In Jefferson Parish Hospital District No. 2 et al. vs. Hyde, another case cited by both sides, the Supreme Court in 1984 recognized that surgeons and anesthesiologists provide an integrated service. Yet, the court said, a hospital with monopoly power would still not be allowed to force surgical patients to use its panel of anesthesiologists if consumers wanted to purchase the two services separately. That principle could undercut Microsoft's defense that the functional interdependence of Windows and Explorer requires bundling.

But Microsoft will point to a strong concurring opinion that called for a tougher standard for the government to meet when it alleges tying. Microsoft will also draw support from several court rulings that allowed IBM to change the design of its computers in ways that made it hard for vendors to attach peripheral equipment.

But perhaps Microsoft's best argument is that nowhere has the government identified a single case in which the courts explicitly called for throwing out a tied product on the basis of a balancing test.
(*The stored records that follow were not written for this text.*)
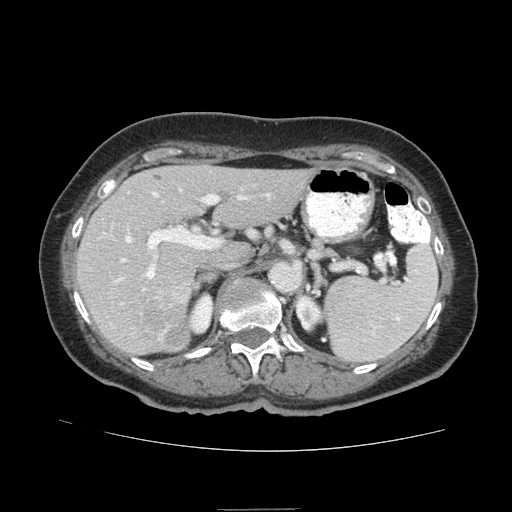
Contrast-enhanced abdominal CT (liver protocol), one axial slice. Position 47 of 95 along the scan axis. Reconstruction kernel STANDARD. 140 kVp. Soft-tissue window (W 400 / L 40 HU). 2.5 mm slice thickness. 512 × 512 image matrix, field of view 360 × 360 mm. From the clinical record (not read from this slice): diagnosis: hepatocellular carcinoma (patient treated with transarterial chemoembolisation; whether this scan precedes or follows treatment is not stated here); TNM stage (as recorded): Stage-IVA.
Outlined on this slice (semi-automatically segmented with operator editing):
- liver parenchyma outside the tumour (the mass and vessels are separate outlines, so this box may not span the whole liver): bounding box <76,164,315,354> (left, top, right, bottom; pixels)
- mass: <138,293,190,350>
- portal vein: <116,188,270,304>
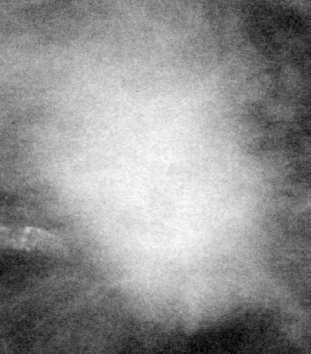
Cropped region of a digitized screen-film mammogram centred on a radiologist-marked abnormality; right breast; CC view; BI-RADS breast density category 3 (scale 1–4).
Mass, shape irregular / architectural distortion, margins spiculated; BI-RADS assessment category 5; subtlety rating 5 on a 1 (subtle) to 5 (obvious) scale; pathology result (as recorded, not read from the image): malignant.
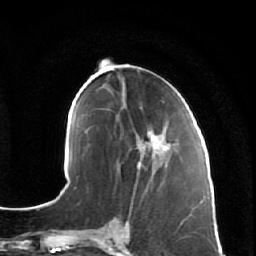
Breast MRI (dynamic contrast-enhanced), one axial slice. Position 26 of 64 along the scan axis. Cropped to one breast. Dynamic contrast-enhanced series, time point 2 of 7 at this slice position (early post-contrast). 1.5 T. TE 2.5 ms, TR 5.4 ms. 2.5 mm slice thickness. 256 × 256 image matrix. Female patient.
Annotated regions visible in this slice (semi-automatically segmented with operator editing):
- enhancing-tissue mask used for the functional tumour volume (all voxels passing the contrast-enhancement thresholds inside the analysis volume; usually the tumour): bounding box (x1, y1, x2, y2) in pixels: (124, 106, 182, 178)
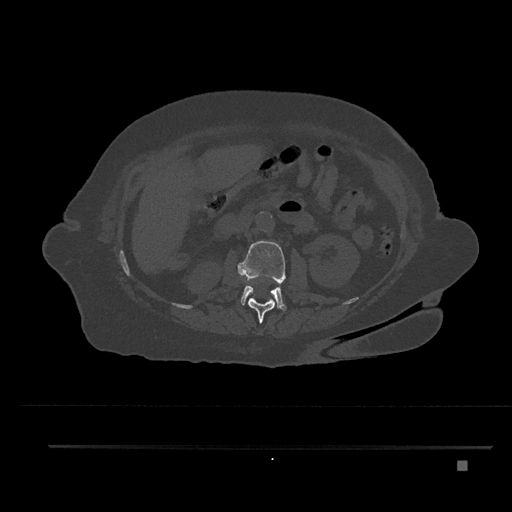
CT including the spine, one axial slice. Slice 199 of 797 in the series (ordered by position). 120 kVp. Bone window (W 1800 / L 400 HU). 512 × 512 image matrix. Female patient, age 76 years. Case-level facts recorded for this patient, not image findings: primary cancer: lung; vertebrae with lytic lesions (as recorded): T11, L3.
Annotated regions visible in this slice (semi-automatic segmentation, software-assisted and operator-edited):
- L1 vertebra: bounding box (x1, y1, x2, y2) in pixels: (248, 298, 276, 324)
- L2 vertebra: (237, 241, 286, 311)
The courts, Microsoft will emphasize, steer clear of redesigning technically sophisticated products.

The Justice Department's rejoinder is to note that the sole purpose of antitrust law is to protect consumers, so it makes no sense to bless practices that provide a dollar's worth of benefits today but, by stamping out competition, drive prices up by $1,000 tomorrow.

The Justice Department will ask the court to at least insist that monopolists use the least exclusionary means possible to achieve whatever services they provide customers.

Experts agree that the courts will subject Microsoft's restrictive contracts with Internet companies to a balancing test. But exactly how the court will decide whether consumers are helped or hurt is up for grabs. A balancing test would have the courts weigh the immediate benefits to consumers of one-click access to Internet sites and of features of a bundled Windows-Explorer package versus the harm over time of diminished competition in the markets for browsers and operating systems.

But a test that makes good sense in theory can prove fiendishly difficult to use in practice. "Balancing tests are impossibly difficult and arbitrary," said Rep. Thomas Campbell, R-Calif., who is a former law professor at Stanford University. "The practical effect of balancing is to hand defendants like Microsoft almost certain victory."

Microsoft argues -- and many antitrust experts agree -- that the courts have in fact gravitated away from a balancing test toward a simpler "predation" test for exclusionary contracts. Under this standard, a contract is illegal only if it is intended to drive out competition and thus to pave the way for a monopolist to raise prices later. Microsoft will have an easier time defending itself against a charge of predation, which amounts to victimizing its customers, than it would defending itself against a charge that its bundled product does consumers slightly more harm than good.

The antitrust record, says William Baxter, who headed the antitrust division under President Reagan, is littered with "contradictory, ambiguous and sometimes nonsensical" verdicts.

He and other legal experts agree that if nothing else, that record leaves plenty of legal leeway for the Supreme Court, should it hear the Microsoft case, to stiffen the spine of the antitrust law.